Almost any women you speak to could tell you of at least one story where they have noticed and a guy and hoped that, that guy would notice them too. And, often they do.
That guy is so stumped as to how to act, speak or approach a girl that they let the opportunity slip.
Imagine if your soul mate was right across the room from you. Sometimes you can just look someone in the eyes and see that they’re made for you. Maybe as a friend, a soul mate or lover, maybe even all three if you’re really lucky.
I understand that your current situation might make it a little tricky, maybe you’re with a group of friends, maybe you have a partner, or wife… for certain there is one thing that can’t be denied. Human attraction. That gut feeling that this IS or could be something special.
Have you heard of the phrase “twin flame”?
Let me enlighten you.
A twin flame relationship is when two people are perfect matches as a result of shared pain or another difficulty.
The important part is in the dynamic between the two people. It’s where the difference between a twin flame and a life partner (or soulmate) really exists.
I get that we aren’t all looking for our happy ever after just yet, but, you need to start somewhere!
Often before you even approach someone you gain eye contact, you lock eyes across the room and there is a mutual holding space for one another.
If she glides her eyes to yours then darts away, this may mean she doesn’t quite know how to look at you.
You may make her nervous.
Women can be amazing at avoiding things, if she hasn’t approached you, it’s time for you to make the first move.
When you approach her, ask questions about her, or relate to her stories to keep the conversation going. Listen to what she says, she will acknowledge the fact that you are interested and paying attention.
This is where you can cross the line from a friendly chat to offering yourself out there to this girl, by sharing something personal that you wouldn’t necessarily share with every other person you meet, you are being vulnerable and open. Chances are she will meet you there and share something personal of her own.
Don’t ignore her tone or underlying message
This goes for her body language and her conversation. The way she speaks, how she speaks, what she speaks about and where you eyes and body are facing.
Generally if you are interested in someone (and vice versa) you give them your full body attention.
You look at them while you speak and you hold a conversation, a two-way conversation!
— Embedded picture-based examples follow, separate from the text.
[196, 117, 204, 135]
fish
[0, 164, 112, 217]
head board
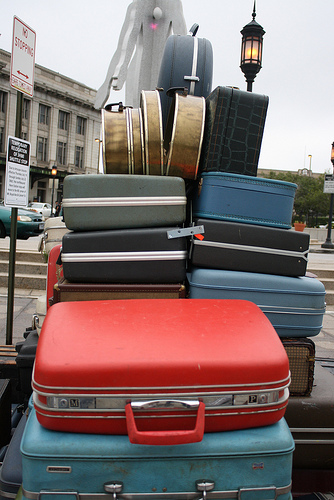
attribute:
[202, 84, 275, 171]
luggage — round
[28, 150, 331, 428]
suitcases — red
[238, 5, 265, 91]
lamp — illuminated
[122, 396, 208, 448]
handle — red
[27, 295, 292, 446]
suitcase — red, blue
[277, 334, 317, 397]
checkered suitcase — tan and checkered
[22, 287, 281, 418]
suit case — red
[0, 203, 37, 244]
car — green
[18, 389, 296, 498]
suitcase — blue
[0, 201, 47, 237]
car — greenish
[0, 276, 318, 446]
suitcase — red 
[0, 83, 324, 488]
suitcases — large 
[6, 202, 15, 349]
pole — black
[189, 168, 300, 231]
blue suitcase — large and light blue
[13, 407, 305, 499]
suitcase — blue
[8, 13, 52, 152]
sign — white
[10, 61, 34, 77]
arrow — red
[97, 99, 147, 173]
luggage — round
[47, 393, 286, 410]
accents — silver 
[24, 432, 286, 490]
scruff marks — brown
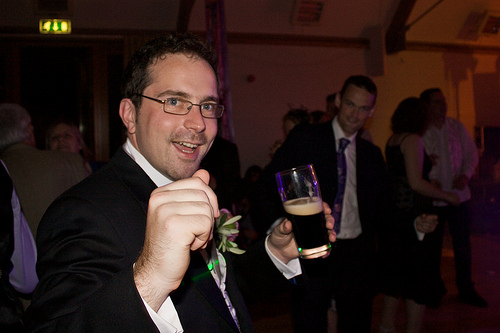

The last thing a girl wants to hear is about how much iron you can pump or what car you drive.
She wants to get to know you, but she’s not interested in another jumped up bloke trying to woo her with his muscles.
Well, maybe she is, but you get the drift.
Let’s dive a little deeper into a few of these, starting with
It’s important to remember to walk up to her just as you would a bunch of good friends. Take your hands out of your pockets, walk and breathe slowly and consciously. Look only at them, and don’t flick your eyes around, discard the surroundings.
*You want to be fully aware of the present moment, but not distracted by it.
*Don’t move in too close, there is a fine line between approaching and intruding on their space.
*Stop close enough so you can talk to them easily without leaning forward.
Stand up straight, so…leaning in is bad.
You’ll be an intruder invading the group’s space, girl’s hate that, plus, it you’ll appear like just another needy guy looking to get some.
Instead, you want to lean back just a tad, with your feet slightly apart. You will take up some space and it will show that you’re easy and comfortable, and not awkward!
Don’t overdo it!
With a beautiful bright clear smile, you radiate positive energy. People will want to be around you. Important, stick with me here though… by smiling all over the place at everything they say and do, you’ll go overboard.
Let your face mirror a positive attitude, an easy way to do this is mirror what the group is doing.
As I said earlier, hands out of your pockets! Use them while you speak.
For starters, fold your hands in front of your chest for a good vantage point. I always emphasize looking into people’s eyes.
Focus on one person so you won’t appear all over the place, but also give regular attention to the others to engage them. You’ll see that the person you address will become an anchor as you keep the others involved.